Arte de ouvir Não sei quantificar quantas entrevistas fiz. Sei que em todas elas eu deixei o agricultor sabedor de que ele era uma pessoa importante, tinha uma trajetória e que, penso, ficou satisfeito por ter falado; eu, por ter ouvido, o que de certa forma explica que os desacontecimentos significam registrar o mundo e a vida de pessoas que jamais seriam manchete (poderiam ser nas notas de falecimento ou numa ocorrência policial), mas elas têm uma história, um trabalho, uma vida, uma família. E o que eu fiz? Simplesmente escutei.
Por que pergunta? Geralmente produtores rurais são bombardeados com perguntas direcionadas para se obter uma resposta desejada. – Então, por que pergunta se já sabe a resposta? Alimentei a utopia, para quem vivia na distopia da palavra escrita, ao dar oportunidade de expressão aos sonhos passados e presentes, no canto em que viviam. Ao invés de ouvir respostas direcionadas a perguntas que poucos estavam interessados em responder, passei a escutar histórias, formulando apenas duas perguntas que faziam parte da minha entrevista.
Palavras brotam A primeira pergunta era muito simples: – Me conte sua história (o correto seria conte-me). E as palavras brotavam.
Contavam “causos” do tempo da onça, dos bailes da geringonça, dos pais, dos avós, do namoro, do casamento, dos filhos, da escola, das primeiras lavouras, dos bichos, do mosquito borrachudo, dos carrapatos, das doenças, enfim, contavam a história da comunidade, do que tinham feito e do que faziam. Eu não anotava nada.
Gerar empatia Ouvia apenas. Eles contavam, na linguagem deles, a de homens da roça. No poema “Lembranças de um Pioneiro”, escrevi que mesmo com toda modernidade, “os caminhos da roça eu não me esqueci”, porque vim da roça e não abandonei o falar da roça. Eu entendia aquele falar, era o que gerava empatia. Sem pressa, em determinado momento pegava de uma agenda e passava a anotar as informações básicas.

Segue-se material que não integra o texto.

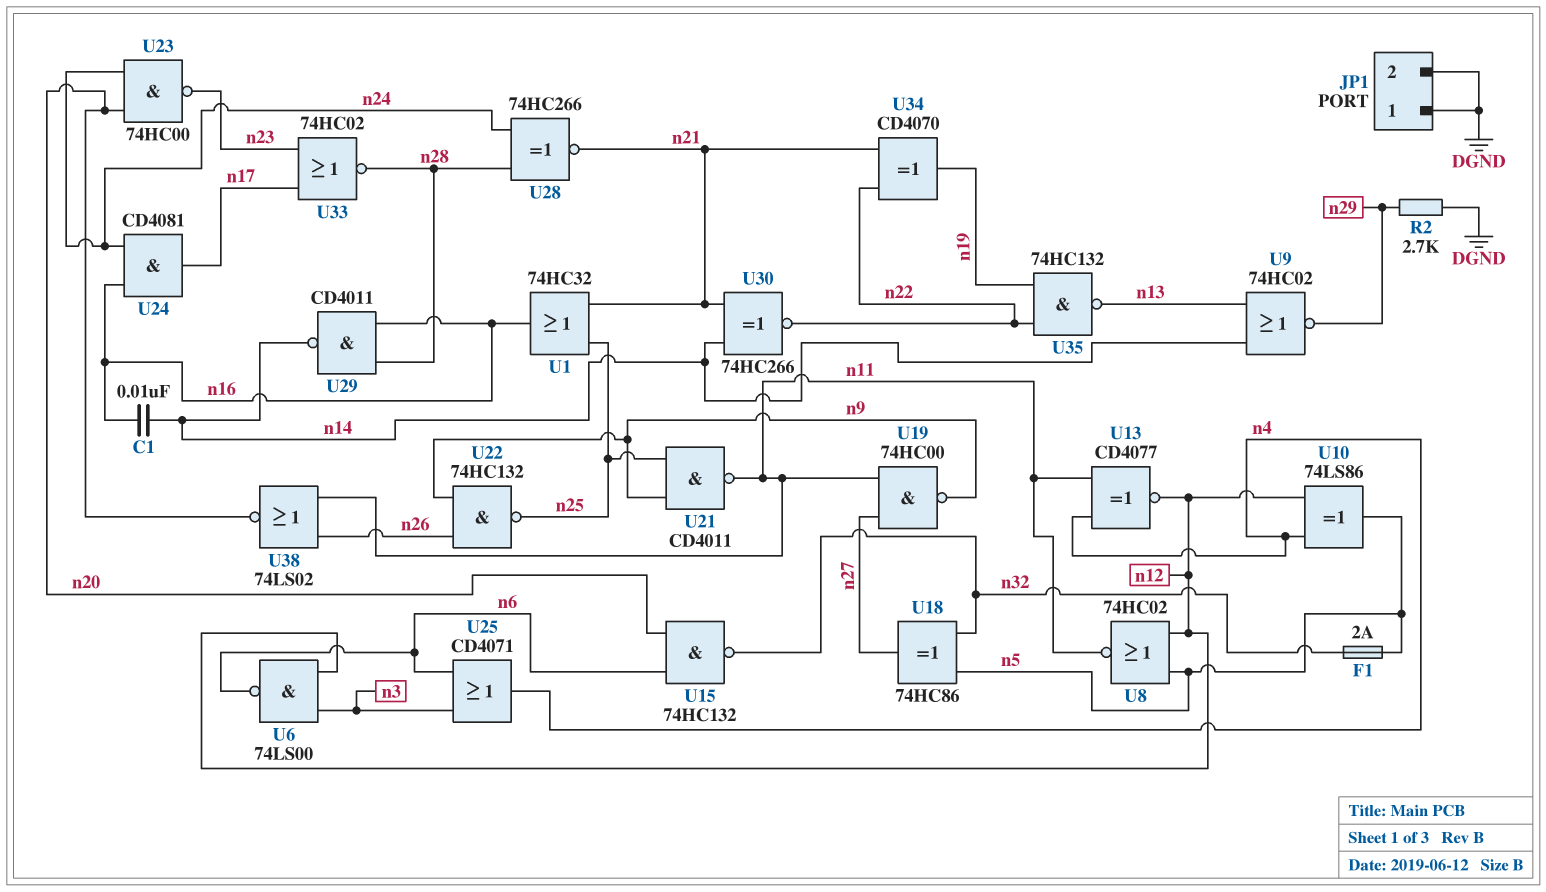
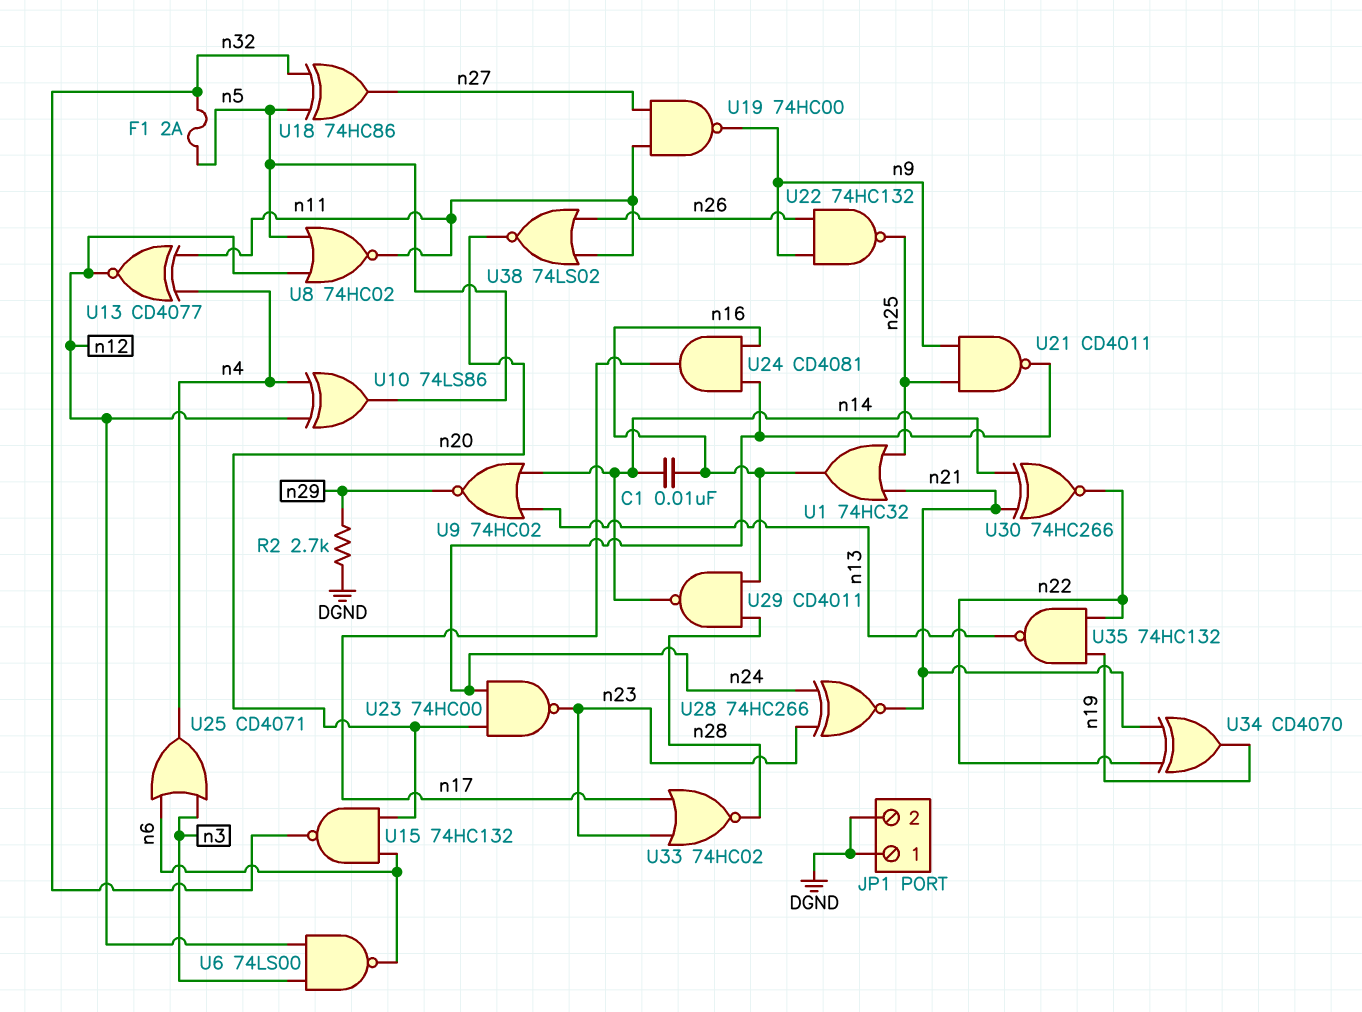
U21: NAND CD4011 (in n9, in n25, out n11) -> NAND CD4011 (in n9, in n25, out n24)
U28: XNOR 74HC266 (in n24, in n28, out n21) -> XNOR 74HC266 (in n23, in n24, out n21)

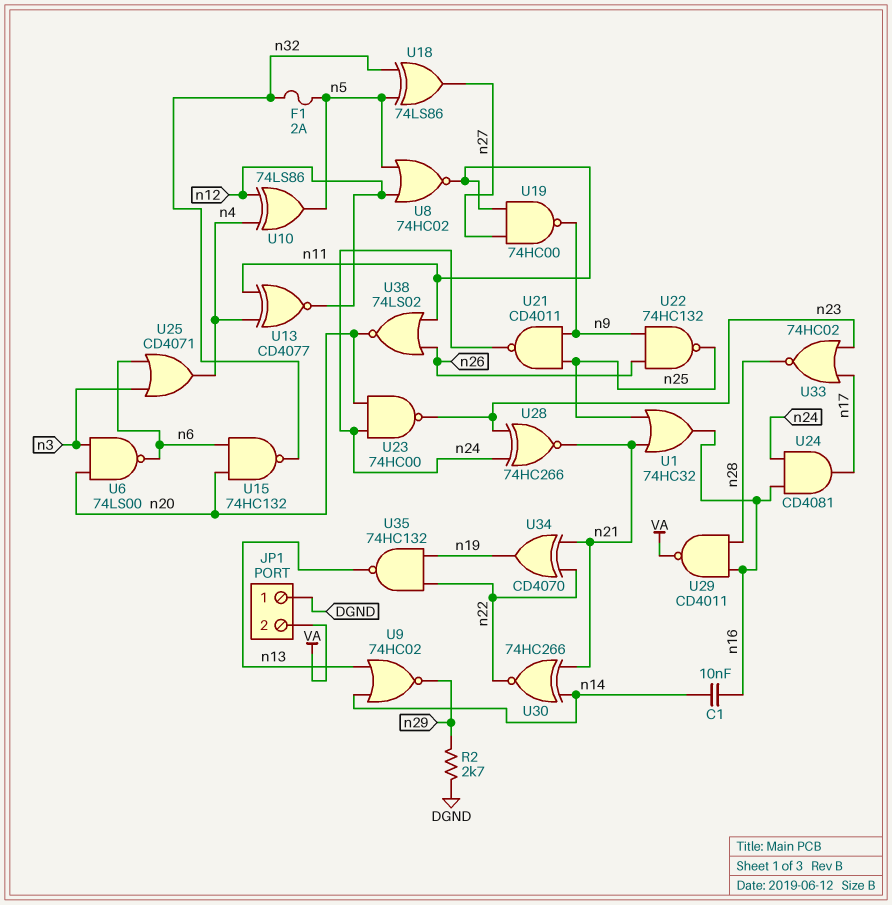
JP1 pin 2: DGND -> VA
U6: NAND 74LS00 (in n3, in n12, out n6) -> NAND 74LS00 (in n3, in n20, out n6)
U18: XOR 74HC86 (in n5, in n32, out n27) -> XOR 74LS86 (in n5, in n32, out n27)
U29: NAND CD4011 (in n16, in n28, out n14) -> NAND CD4011 (in n16, in n28, out VA)

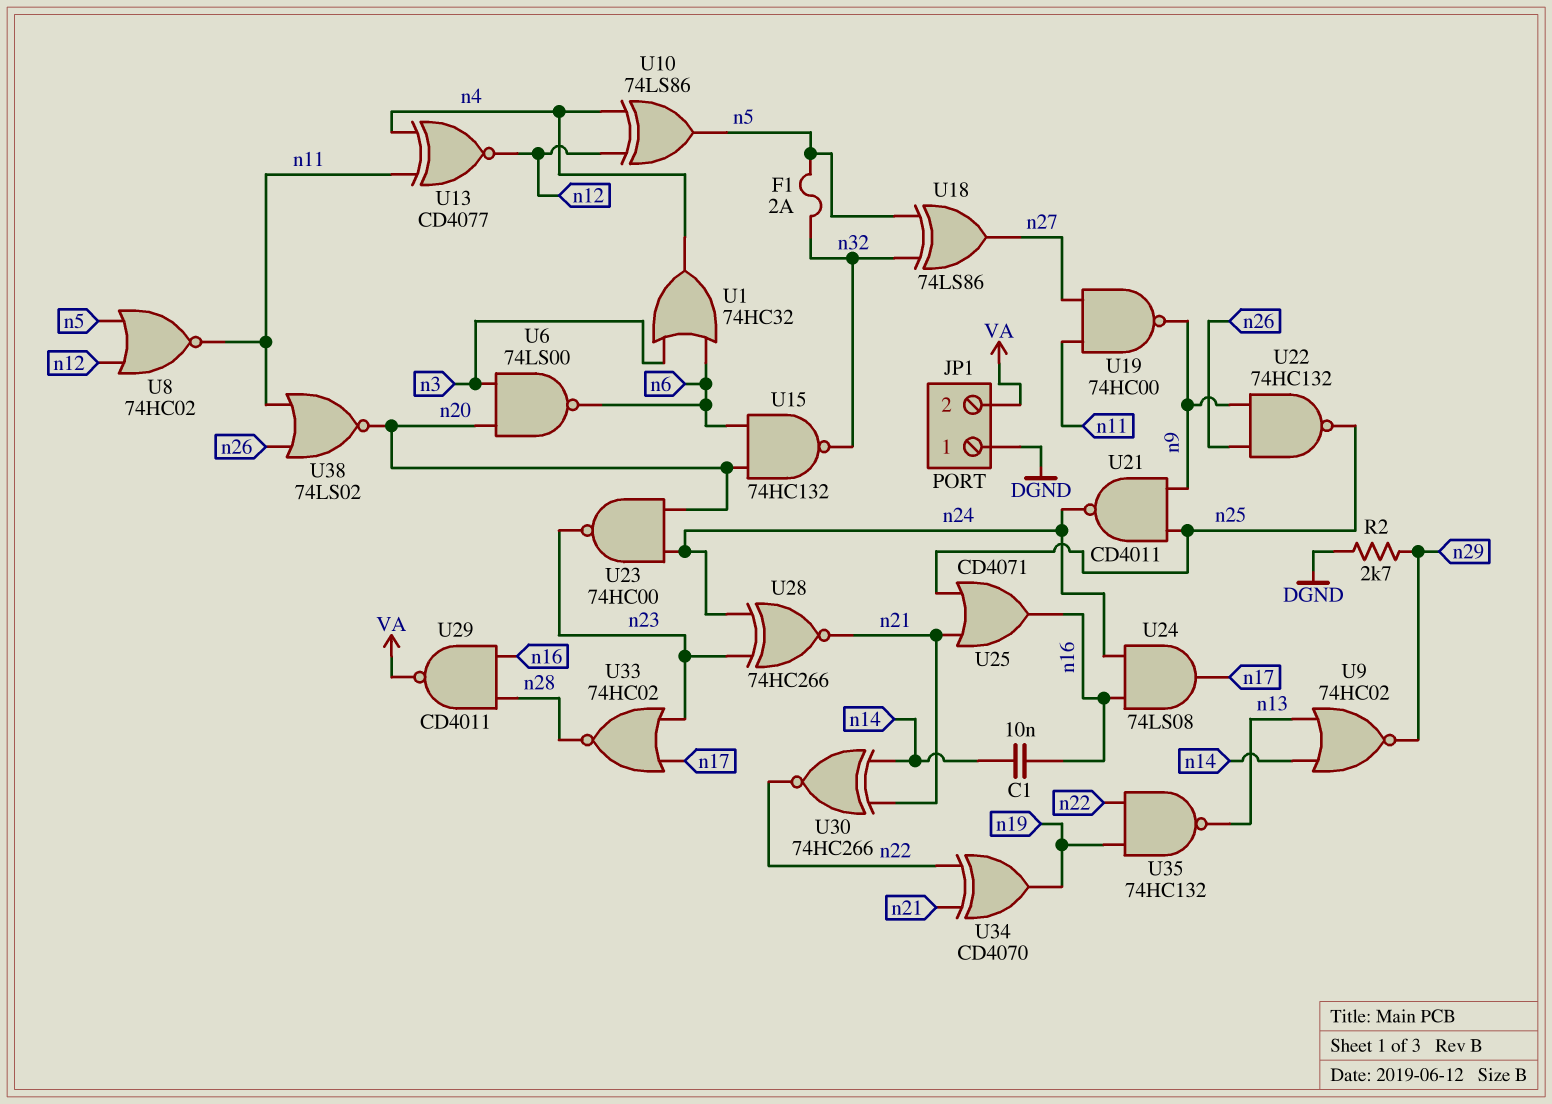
U1: OR 74HC32 (in n21, in n25, out n16) -> OR 74HC32 (in n3, in n6, out n4)
U24: AND CD4081 (in n16, in n24, out n17) -> AND 74LS08 (in n16, in n24, out n17)
U25: OR CD4071 (in n3, in n6, out n4) -> OR CD4071 (in n21, in n25, out n16)

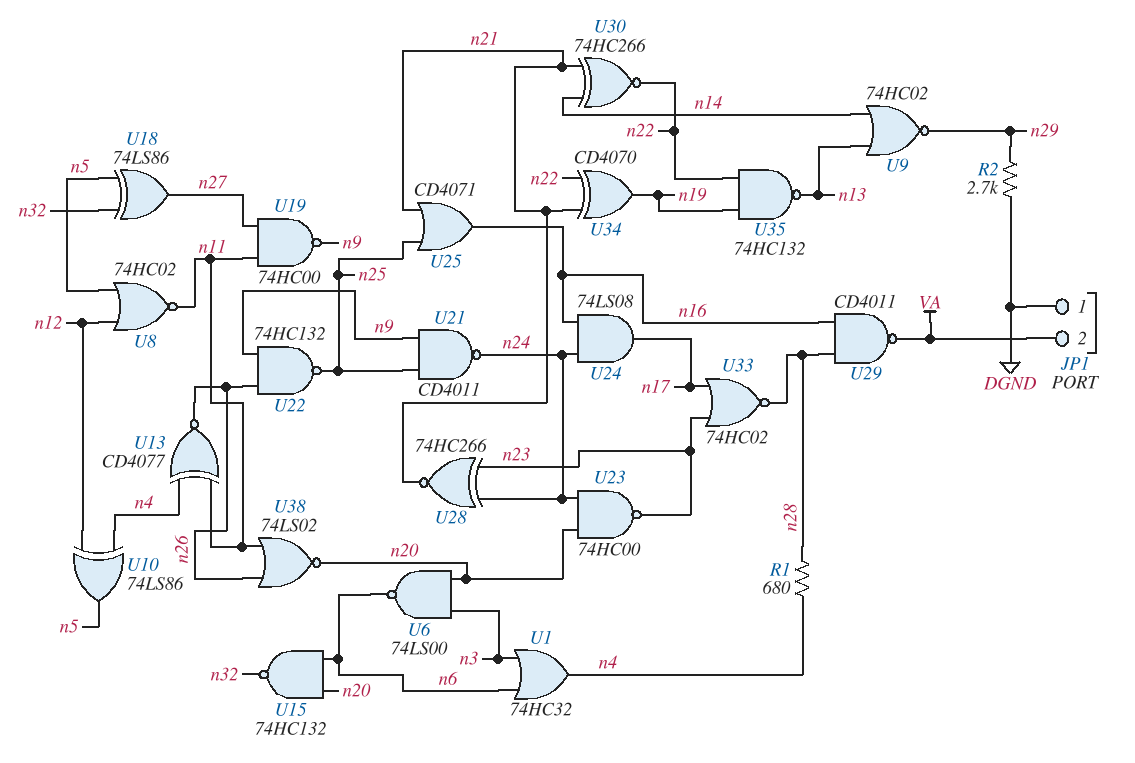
C1: 10nF (n14, n16) -> none
F1: 2A (n5, n32) -> none
R1: none -> 680 (n4, n28)
U13: XNOR CD4077 (in n4, in n11, out n12) -> XNOR CD4077 (in n4, in n11, out n26)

Brilho nos olhos Era um momento etéreo. Os olhos dos agricultores brilhavam e, como brilhavam. Eu os vi. Confesso que vivi esse momento. E por que o brilho nos olhos? Simples. Eles tinham contado histórias, que são importantes para alguém da cidade, com as mãos macias, estudado.
Esse alguém era eu, que rabiscava o que tinha achado relevante, com a promessa de a matéria sair na Revista da Lar. Satisfeitos, muitos produtores ponderavam: – O que tu vais escrever de um colono burro que estudou até o terceiro livro? A resposta sempre foi a mesma. – Você é importante, é tua identidade, é a memória, e os teus parentes vão gostar de ler. Depois, era a vez do retrato, a fotografia.
Domingueiras Quase todos trocavam de roupa (dizia-se “a roupa de missa”), penteavam o cabelo; as mulheres se arrumavam e demoravam mais. Ruge no rosto, batom e um discreto perfume Dizia: – Fiquem à vontade, vou buscar a melhor pose. E arrematava, só para brincar: – Não quero foto para santinho de missa de sétimo dia.
A segunda pergunta era: – O que é a vida? Paravam de falar. Olhavam para os lados. Cochichavam. Até reclamavam, mas respondiam, depois de alguns ensaios. As respostas foram diversas, algumas filosóficas, mas quase todas diziam que a vida era a família.
Ensinar e aprender O olhar de todas as pessoas que tive oportunidade de conversar, provocar, declamar um poema, sugerir um livro, foi um olhar que me seduziu, me possuiu e me ensinou a entender que todas as pessoas, mesmo as insensatas e ignorantes, têm alguma experiência de vida para contar.
Basta que alguém as escute; eu as escutei, e tenho a convicção de que neste mundo de algoritmos (sim, eu sou um número, mas sou de carne e osso e tenho sentimentos), ainda é possível numa manhã ensolarada sentir o leve tocar do vento num rosto nu.
E quando o vento rugir magoado nas rotas dos montes, eu vou lembrar dos amigos que deixei no tempo em que trabalhei na Lar. Vou seguir tocando em frente, tranquilamente, entre a inquietude e a pressa, lembrando-me de que há sempre paz no silêncio. É isso. (Revista Pitoco)
Roberto Marin, jornalista roceiro, abril de 2020.